TORONTO — Chloé Zhao’s period drama “Hamnet” won the Toronto International Film Festival’s People’s Choice Award, festival organizers announced Sunday, Sept. 14, 2025. Voted on by festival audiences, the honor is a frequent launching pad for awards campaigns, and Focus Features said the film will open in U.S. theaters, Nov. 26, 2025.
The People’s Choice prize is decided by audience ballots rather than a jury, and it has become one of the fall’s most closely watched Oscar indicators. Zhao has walked this path before: Her “Nomadland” won the same award in 2020 and later took best picture at the Academy Awards.
There was a small, unscripted flourish in the moment of victory. Zhao wasn’t in the room, and her recorded acceptance message played upside down during the livestream; TIFF CEO Cameron Bailey quipped, “Apologies for the error, but that is what this film does to your heart,” according to TheWrap’s festival report.
Hamnet and the grief story at the center
Based on Maggie O’Farrell’s 2020 novel, “Hamnet” turns the familiar Shakespeare mythos inward, focusing on Agnes — Shakespeare’s wife — and the family’s grief after the death of their 11-year-old son. The Associated Press reported that the film stars Paul Mescal as William Shakespeare and Jessie Buckley as Agnes, the name O’Farrell uses for Shakespeare’s wife in the book and the film.

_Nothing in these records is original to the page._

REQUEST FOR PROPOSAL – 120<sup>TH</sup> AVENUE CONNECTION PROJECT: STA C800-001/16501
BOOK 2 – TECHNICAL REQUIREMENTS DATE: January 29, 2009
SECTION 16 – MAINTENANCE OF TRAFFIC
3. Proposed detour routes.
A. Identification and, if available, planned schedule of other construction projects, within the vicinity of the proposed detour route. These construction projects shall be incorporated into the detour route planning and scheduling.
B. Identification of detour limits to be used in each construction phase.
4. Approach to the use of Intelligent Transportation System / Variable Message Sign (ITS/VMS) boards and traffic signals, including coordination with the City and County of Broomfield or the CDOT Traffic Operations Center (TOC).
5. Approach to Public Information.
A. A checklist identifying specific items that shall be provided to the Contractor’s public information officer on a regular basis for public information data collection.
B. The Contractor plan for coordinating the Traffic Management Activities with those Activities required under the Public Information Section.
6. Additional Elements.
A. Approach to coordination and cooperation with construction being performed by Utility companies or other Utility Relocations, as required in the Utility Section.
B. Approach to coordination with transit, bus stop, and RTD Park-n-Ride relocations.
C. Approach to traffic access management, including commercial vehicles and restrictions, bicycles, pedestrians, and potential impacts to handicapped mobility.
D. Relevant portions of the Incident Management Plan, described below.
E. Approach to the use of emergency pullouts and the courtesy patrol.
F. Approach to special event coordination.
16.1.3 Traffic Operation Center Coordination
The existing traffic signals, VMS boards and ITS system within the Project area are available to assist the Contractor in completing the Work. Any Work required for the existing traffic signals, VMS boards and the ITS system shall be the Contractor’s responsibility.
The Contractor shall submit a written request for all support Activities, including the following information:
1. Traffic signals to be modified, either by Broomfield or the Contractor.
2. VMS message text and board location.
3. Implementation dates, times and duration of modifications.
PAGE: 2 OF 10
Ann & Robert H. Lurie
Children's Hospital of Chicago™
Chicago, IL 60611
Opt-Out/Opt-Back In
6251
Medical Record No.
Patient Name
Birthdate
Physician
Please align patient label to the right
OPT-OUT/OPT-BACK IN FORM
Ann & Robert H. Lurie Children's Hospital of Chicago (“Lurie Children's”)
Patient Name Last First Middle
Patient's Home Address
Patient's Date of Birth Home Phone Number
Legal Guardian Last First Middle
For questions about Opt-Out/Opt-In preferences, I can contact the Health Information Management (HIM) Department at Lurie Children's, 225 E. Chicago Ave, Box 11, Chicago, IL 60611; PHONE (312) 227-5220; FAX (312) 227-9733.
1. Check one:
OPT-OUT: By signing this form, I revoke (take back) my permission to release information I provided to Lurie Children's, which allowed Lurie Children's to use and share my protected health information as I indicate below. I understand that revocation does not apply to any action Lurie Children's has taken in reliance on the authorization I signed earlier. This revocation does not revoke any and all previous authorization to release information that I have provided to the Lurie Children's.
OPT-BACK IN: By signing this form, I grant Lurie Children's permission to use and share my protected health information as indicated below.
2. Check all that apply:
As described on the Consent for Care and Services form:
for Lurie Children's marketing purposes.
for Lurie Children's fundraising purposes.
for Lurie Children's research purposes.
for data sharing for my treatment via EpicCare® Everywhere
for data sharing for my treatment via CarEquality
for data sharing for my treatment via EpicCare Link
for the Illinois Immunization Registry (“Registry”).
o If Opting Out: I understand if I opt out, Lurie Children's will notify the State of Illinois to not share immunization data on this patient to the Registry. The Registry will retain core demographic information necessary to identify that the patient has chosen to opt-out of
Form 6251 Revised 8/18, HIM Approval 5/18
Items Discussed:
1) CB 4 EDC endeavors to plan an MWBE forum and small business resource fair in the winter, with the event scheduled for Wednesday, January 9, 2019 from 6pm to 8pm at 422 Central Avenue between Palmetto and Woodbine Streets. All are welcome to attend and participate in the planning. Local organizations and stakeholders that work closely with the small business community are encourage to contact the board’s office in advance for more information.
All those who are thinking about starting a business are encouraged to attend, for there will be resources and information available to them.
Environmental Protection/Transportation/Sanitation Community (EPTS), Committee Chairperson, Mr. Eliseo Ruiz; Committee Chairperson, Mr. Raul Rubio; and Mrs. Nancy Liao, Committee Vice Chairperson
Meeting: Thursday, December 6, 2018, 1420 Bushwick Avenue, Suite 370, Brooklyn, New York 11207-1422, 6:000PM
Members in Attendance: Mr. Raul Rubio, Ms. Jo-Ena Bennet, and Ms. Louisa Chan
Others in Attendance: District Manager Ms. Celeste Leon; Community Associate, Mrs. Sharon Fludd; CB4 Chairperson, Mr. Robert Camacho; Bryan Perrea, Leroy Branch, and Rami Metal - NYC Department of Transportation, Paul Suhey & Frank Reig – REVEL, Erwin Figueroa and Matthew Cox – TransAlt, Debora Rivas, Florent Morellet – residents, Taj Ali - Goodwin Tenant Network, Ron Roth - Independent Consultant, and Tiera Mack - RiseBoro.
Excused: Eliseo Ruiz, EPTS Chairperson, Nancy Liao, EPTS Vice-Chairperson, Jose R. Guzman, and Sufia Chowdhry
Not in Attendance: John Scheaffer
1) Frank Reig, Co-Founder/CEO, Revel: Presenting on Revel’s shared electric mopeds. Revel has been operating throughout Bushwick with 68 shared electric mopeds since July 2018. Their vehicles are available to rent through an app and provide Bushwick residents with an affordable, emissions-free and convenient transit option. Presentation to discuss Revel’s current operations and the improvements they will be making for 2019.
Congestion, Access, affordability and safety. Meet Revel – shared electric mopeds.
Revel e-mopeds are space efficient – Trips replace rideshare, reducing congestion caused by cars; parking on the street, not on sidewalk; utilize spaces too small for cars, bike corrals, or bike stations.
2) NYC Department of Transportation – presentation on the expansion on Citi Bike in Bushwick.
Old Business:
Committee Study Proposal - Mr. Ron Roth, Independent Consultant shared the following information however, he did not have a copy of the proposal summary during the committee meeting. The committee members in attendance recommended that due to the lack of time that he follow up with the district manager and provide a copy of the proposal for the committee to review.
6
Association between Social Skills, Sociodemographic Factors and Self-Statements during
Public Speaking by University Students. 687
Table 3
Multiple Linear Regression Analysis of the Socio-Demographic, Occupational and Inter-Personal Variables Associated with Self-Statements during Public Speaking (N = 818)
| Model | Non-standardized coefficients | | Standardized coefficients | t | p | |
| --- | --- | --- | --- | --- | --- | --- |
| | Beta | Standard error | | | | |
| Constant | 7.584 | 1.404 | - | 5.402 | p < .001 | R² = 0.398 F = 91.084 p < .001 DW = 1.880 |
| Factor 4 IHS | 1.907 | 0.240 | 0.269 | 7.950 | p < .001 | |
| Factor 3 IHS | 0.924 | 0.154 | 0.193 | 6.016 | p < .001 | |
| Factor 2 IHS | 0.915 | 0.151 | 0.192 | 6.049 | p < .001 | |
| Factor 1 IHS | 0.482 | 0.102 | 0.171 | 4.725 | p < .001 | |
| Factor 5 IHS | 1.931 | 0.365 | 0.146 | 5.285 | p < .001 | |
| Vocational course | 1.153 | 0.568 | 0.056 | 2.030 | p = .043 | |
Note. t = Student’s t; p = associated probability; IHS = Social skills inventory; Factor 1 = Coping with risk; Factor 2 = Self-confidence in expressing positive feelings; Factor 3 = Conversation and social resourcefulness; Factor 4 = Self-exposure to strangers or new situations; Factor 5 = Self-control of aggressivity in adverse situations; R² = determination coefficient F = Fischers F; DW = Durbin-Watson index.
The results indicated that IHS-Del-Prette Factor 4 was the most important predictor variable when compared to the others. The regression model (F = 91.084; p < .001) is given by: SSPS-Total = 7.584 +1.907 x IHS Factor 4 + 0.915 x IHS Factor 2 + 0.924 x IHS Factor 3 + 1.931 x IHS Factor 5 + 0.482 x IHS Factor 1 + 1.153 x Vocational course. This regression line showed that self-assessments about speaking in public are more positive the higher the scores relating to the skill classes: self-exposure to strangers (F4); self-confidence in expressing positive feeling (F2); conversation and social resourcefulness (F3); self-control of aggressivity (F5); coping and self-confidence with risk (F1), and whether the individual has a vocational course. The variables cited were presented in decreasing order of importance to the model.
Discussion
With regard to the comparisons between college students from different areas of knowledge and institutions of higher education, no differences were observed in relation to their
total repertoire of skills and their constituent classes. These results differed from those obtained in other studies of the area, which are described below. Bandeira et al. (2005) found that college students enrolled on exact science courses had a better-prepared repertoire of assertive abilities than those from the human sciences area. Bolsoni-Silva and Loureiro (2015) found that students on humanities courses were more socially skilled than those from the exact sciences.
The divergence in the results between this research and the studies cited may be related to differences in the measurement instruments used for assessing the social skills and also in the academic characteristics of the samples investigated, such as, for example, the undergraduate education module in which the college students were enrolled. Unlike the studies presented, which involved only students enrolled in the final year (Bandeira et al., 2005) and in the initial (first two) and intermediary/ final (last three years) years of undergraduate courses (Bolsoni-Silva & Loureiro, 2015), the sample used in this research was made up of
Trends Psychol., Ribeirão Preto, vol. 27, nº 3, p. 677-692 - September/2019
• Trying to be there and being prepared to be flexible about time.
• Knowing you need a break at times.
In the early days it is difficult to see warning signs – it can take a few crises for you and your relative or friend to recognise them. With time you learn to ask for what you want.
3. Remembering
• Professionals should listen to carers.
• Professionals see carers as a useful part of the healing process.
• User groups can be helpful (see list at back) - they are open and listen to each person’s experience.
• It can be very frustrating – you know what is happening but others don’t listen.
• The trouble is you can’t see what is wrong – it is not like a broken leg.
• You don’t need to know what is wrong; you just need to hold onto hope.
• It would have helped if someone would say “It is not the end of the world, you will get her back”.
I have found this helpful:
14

O’Farrell, who co-wrote the screenplay with Zhao, said she wanted to pull the boy out of the margins of literary history. “I just always wanted to put the boy center stage,” she told People in a December interview. She also said Zhao’s approach benefited from not treating Shakespeare as untouchable — allowing the film to lean into emotion over reverence.
Hamnet’s long runway from announcement to TIFF win
Hollywood has tracked the project for years. In April 2023, Literary Hub noted Zhao’s plans to adapt O’Farrell’s book, which it said had won the Women’s Prize for Fiction and the National Book Critics Circle Award for fiction. By early 2024, The Guardian reported that Mescal and Buckley were set to star in the adaptation, with Mescal calling the novel “devastating.” The TIFF win turns that long build into a public-facing boost as “Hamnet” heads into its U.S. opening.
Hamnet’s next stop: U.S. theaters
For American audiences, the Toronto win arrives as the movie’s release calendar starts to fill. Ticketing listings, including Fandango’s showtimes page, show “Hamnet” opening Wednesday, Nov. 26, with a listed runtime of 2 hours, 5 minutes.
The People’s Choice trophy doesn’t guarantee Oscars, but it does signal a rare mix of critical respect and broad audience response — a combination distributors chase heading into the holidays. After a festival run built on tears and standing ovations, “Hamnet” now faces a different test: whether its quiet portrait of grief can cut through a crowded marketplace and, in the process, remind moviegoers why old stories still feel urgent.